Posted: Wed Jan 29, 2020 8:38 pm
For homework problem 4A.9:
A piece of copper of mass 20.0 g at 100.0 8C is placed in a vessel of negligible heat capacity but containing 50.7 g of water at 22.0 8C. Calculate the final temperature of the water. Assume that no energy is lost to the surroundings.

The solutions manual states that we solve for the final temperature by equaling the heat lost by the metal to the heat gained by the water. However, it also states that the heat gained by the water is negative. Why is it negative in this case? Doesn't a negative q mean that the water is losing heat (exothermic)? Why isn't the heat lost by the metal a negative value?

### Re: Homework 4A.9

Posted: Wed Jan 29, 2020 8:57 pm
I think we went over something similar during lecture where Dr. Lavelle said the heat released by a reaction = - heat absorbed by the solution. The negative sign is just referring to the heat being released, which is negative. Heat released = - (heat absorbed), while - (heat released (-)) = heat absorbed.

### Re: Homework 4A.9

Posted: Fri Jan 31, 2020 9:34 pm
I think that your reasoning is exactly correct. And I believe that it doesn't matter which side you would like to put the negative sign on.

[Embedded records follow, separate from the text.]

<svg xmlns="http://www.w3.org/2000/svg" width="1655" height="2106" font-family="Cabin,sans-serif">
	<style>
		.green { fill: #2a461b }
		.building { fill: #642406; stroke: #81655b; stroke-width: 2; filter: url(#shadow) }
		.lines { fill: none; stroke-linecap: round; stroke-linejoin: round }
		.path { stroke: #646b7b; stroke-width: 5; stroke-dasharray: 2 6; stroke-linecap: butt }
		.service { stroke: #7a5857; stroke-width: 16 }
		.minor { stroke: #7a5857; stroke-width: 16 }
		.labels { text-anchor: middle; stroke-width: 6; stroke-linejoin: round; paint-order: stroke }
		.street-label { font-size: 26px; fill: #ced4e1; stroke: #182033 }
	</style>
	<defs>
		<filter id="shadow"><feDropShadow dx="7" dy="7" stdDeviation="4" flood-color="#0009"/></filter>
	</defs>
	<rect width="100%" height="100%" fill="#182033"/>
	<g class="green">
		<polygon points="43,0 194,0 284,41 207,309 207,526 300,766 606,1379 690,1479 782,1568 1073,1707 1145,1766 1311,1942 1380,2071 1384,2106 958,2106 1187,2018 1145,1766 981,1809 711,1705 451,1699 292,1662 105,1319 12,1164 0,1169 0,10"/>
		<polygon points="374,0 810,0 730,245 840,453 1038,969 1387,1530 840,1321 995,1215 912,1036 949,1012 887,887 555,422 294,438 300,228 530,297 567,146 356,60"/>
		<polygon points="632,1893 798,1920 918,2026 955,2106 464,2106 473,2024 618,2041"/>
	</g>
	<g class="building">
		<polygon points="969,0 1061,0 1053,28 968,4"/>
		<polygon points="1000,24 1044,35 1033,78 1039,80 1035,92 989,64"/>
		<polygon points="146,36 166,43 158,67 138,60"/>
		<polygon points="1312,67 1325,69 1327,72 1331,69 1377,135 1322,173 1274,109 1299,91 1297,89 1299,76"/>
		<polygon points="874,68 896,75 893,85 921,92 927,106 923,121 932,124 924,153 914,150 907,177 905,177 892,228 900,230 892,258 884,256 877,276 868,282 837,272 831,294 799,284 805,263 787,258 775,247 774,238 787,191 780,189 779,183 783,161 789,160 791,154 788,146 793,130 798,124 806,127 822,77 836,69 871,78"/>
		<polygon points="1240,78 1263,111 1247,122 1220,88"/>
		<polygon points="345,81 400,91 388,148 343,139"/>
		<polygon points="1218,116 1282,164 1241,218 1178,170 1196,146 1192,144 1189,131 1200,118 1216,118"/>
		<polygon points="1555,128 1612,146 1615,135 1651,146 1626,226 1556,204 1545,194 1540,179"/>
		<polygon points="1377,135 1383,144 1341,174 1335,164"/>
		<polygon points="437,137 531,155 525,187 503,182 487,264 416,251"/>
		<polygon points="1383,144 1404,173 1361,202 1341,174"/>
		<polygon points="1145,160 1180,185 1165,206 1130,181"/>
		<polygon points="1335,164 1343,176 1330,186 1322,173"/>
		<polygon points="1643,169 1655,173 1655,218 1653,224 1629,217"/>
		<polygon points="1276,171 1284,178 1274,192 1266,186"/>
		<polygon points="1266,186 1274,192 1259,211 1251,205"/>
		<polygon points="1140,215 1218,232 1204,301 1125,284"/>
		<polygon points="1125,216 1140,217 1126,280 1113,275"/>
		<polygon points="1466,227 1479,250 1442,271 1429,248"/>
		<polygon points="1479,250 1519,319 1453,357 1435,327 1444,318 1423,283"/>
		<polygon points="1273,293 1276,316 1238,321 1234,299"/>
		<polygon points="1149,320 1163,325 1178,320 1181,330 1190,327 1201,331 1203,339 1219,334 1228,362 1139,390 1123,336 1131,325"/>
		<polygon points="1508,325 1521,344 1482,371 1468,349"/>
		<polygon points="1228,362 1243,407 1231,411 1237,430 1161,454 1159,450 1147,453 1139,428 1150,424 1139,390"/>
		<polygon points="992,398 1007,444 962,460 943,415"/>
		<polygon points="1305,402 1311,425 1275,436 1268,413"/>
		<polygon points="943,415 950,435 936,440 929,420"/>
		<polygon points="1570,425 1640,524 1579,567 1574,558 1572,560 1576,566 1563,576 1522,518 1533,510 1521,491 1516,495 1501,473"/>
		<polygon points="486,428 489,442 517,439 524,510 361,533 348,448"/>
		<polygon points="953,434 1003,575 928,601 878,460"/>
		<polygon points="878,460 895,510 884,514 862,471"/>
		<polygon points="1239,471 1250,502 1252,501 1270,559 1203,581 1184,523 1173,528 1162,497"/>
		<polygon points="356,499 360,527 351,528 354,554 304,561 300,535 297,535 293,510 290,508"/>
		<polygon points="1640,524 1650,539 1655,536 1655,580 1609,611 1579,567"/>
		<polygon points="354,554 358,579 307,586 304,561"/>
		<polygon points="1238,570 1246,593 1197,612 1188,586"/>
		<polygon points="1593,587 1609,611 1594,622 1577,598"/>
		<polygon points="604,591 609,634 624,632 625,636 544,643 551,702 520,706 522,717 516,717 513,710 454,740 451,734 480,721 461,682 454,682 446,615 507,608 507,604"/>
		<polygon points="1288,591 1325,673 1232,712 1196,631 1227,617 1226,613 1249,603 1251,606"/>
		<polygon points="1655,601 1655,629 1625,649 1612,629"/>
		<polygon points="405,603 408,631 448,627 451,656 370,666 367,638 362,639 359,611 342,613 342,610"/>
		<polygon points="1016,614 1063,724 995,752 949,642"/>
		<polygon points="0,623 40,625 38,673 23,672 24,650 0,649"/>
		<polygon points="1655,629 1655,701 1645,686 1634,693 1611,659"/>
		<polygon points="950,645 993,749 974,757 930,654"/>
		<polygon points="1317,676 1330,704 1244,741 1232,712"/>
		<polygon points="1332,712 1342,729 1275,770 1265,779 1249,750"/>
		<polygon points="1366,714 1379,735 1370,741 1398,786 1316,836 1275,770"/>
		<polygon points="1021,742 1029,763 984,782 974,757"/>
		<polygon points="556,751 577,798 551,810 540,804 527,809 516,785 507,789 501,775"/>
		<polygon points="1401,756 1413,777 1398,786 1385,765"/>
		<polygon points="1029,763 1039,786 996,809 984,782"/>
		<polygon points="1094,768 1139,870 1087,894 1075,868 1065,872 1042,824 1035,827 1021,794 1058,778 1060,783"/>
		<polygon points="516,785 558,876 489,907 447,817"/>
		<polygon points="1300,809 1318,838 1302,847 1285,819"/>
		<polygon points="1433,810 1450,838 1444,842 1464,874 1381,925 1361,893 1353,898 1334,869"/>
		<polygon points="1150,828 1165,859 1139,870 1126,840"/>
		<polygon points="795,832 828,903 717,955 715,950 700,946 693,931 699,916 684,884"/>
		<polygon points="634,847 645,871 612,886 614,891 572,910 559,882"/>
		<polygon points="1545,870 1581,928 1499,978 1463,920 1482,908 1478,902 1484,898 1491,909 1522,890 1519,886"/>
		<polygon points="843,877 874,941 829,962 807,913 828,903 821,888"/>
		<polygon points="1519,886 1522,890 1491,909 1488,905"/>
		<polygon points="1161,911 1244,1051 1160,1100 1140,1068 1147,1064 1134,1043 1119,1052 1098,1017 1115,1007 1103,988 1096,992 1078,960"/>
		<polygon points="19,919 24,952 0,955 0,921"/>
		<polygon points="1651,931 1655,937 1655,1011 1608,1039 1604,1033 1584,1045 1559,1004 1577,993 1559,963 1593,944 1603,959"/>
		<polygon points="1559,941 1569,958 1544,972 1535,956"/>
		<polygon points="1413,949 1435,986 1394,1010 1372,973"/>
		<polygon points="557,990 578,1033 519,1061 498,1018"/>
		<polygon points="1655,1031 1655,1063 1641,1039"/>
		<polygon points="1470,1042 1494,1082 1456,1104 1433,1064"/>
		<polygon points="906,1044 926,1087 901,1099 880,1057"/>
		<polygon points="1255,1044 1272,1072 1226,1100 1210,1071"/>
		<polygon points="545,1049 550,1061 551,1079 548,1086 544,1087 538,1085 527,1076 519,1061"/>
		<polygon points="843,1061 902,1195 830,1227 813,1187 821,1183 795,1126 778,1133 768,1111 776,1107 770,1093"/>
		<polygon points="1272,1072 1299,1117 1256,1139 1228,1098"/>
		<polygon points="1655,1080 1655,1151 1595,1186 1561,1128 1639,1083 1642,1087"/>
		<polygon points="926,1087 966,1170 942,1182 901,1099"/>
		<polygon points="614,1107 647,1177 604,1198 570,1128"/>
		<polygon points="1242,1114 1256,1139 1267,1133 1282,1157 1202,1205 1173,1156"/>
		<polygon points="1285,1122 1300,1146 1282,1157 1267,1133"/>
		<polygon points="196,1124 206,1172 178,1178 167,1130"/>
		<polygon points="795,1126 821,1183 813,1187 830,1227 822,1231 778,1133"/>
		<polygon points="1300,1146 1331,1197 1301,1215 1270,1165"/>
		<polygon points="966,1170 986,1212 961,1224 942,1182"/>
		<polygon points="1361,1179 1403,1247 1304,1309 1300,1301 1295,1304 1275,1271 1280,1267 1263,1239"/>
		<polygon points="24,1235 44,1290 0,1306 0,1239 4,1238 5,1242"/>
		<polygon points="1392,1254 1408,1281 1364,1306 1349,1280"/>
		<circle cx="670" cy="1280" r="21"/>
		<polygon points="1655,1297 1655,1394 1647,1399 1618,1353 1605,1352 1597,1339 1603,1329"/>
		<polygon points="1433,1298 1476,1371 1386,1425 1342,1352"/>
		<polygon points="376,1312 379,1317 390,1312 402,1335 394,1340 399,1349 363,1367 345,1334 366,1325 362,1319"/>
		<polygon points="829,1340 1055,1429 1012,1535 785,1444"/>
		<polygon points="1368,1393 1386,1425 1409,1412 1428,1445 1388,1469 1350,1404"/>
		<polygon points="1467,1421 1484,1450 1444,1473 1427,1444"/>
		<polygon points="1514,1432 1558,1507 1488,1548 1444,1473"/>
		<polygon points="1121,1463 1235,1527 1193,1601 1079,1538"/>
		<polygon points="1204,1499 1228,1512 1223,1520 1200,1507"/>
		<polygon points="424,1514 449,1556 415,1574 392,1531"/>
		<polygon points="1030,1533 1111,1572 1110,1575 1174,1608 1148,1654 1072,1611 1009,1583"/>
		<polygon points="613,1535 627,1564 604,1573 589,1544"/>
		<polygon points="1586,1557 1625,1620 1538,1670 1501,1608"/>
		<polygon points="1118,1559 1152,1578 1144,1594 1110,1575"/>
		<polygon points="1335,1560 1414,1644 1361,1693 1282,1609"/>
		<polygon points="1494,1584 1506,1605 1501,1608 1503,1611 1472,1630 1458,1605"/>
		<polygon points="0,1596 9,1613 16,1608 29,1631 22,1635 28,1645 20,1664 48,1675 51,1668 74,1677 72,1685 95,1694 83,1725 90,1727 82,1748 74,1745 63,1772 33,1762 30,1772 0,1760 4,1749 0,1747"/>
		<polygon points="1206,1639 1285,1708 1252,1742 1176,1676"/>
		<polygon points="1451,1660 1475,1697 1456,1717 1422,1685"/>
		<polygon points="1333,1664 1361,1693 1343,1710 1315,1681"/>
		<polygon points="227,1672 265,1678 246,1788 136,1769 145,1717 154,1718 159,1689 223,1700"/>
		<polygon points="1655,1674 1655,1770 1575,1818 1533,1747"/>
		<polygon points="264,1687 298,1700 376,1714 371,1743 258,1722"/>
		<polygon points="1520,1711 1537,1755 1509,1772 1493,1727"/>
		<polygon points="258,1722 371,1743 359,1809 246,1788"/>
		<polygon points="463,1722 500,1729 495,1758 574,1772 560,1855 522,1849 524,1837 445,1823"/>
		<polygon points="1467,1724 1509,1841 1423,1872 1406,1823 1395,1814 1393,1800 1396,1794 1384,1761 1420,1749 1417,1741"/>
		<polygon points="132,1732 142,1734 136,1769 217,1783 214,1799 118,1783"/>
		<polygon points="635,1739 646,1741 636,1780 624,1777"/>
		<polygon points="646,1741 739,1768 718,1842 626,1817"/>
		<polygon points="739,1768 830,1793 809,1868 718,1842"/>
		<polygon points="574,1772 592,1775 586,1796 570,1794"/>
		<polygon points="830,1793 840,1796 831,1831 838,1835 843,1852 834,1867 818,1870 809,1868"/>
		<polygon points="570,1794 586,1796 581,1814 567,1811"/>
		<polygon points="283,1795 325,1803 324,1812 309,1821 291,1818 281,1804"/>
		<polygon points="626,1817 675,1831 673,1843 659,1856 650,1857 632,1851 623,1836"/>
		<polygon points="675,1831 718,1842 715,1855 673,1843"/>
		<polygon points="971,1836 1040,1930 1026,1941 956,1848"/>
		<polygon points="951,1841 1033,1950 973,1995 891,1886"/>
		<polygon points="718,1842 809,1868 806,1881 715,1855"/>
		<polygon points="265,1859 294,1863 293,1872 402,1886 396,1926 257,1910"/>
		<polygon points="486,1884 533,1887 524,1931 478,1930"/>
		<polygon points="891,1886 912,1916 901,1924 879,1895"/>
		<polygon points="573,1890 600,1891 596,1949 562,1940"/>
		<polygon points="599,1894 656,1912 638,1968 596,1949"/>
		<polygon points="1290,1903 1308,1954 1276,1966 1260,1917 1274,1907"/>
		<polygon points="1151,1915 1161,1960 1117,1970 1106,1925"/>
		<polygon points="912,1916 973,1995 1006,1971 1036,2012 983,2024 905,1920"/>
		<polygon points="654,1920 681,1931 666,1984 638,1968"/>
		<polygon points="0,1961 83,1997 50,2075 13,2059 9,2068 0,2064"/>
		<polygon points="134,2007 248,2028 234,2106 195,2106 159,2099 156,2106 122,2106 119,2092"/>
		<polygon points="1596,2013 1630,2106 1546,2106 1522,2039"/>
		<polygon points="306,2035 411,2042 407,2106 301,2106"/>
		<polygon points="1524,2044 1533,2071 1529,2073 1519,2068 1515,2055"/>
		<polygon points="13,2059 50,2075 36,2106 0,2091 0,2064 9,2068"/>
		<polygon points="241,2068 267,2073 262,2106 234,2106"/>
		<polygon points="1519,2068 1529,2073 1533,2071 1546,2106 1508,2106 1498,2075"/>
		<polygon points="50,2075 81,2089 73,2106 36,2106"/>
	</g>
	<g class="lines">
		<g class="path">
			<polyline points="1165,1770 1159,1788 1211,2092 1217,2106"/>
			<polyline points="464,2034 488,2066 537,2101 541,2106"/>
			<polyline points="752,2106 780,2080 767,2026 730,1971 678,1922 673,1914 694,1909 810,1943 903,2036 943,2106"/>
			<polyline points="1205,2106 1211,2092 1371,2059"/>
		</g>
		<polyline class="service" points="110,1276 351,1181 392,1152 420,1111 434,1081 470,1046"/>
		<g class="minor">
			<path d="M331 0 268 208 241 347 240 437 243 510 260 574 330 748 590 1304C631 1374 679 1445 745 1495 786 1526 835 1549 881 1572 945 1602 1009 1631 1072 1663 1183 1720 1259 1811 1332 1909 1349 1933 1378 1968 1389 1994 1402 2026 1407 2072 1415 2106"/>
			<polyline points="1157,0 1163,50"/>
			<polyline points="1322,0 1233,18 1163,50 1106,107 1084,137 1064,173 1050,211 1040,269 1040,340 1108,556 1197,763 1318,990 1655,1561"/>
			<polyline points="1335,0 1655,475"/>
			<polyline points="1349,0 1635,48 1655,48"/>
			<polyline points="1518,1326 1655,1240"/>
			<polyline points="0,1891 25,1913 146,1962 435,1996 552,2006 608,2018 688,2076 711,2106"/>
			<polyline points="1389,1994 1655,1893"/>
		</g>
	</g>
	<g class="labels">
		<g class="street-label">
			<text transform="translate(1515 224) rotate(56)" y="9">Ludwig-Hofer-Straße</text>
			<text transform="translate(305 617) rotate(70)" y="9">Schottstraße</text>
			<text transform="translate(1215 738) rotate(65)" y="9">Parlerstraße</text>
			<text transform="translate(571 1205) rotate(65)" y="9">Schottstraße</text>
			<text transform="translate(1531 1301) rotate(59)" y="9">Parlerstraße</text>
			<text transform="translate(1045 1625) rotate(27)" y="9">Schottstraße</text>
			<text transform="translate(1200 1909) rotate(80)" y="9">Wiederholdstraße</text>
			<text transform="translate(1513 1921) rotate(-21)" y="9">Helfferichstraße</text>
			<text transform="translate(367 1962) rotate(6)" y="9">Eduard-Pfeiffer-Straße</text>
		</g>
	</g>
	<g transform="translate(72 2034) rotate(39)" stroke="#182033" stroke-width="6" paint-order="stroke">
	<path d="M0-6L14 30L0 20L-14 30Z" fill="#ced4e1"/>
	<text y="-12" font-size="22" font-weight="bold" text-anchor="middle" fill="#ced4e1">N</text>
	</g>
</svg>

The only thing matter is that one substance is losing heat whereas the other one is gaining heat, so if we set the change in heat of one substance negative, then the other is positive, and vice versa.

### Re: Homework 4A.9

Posted: Sun Feb 02, 2020 1:33 pm
The negative sign is there to help signify the relationship between the two temperatures and it doesn't really matter because you just want to have the right amounts of negatives on both sides.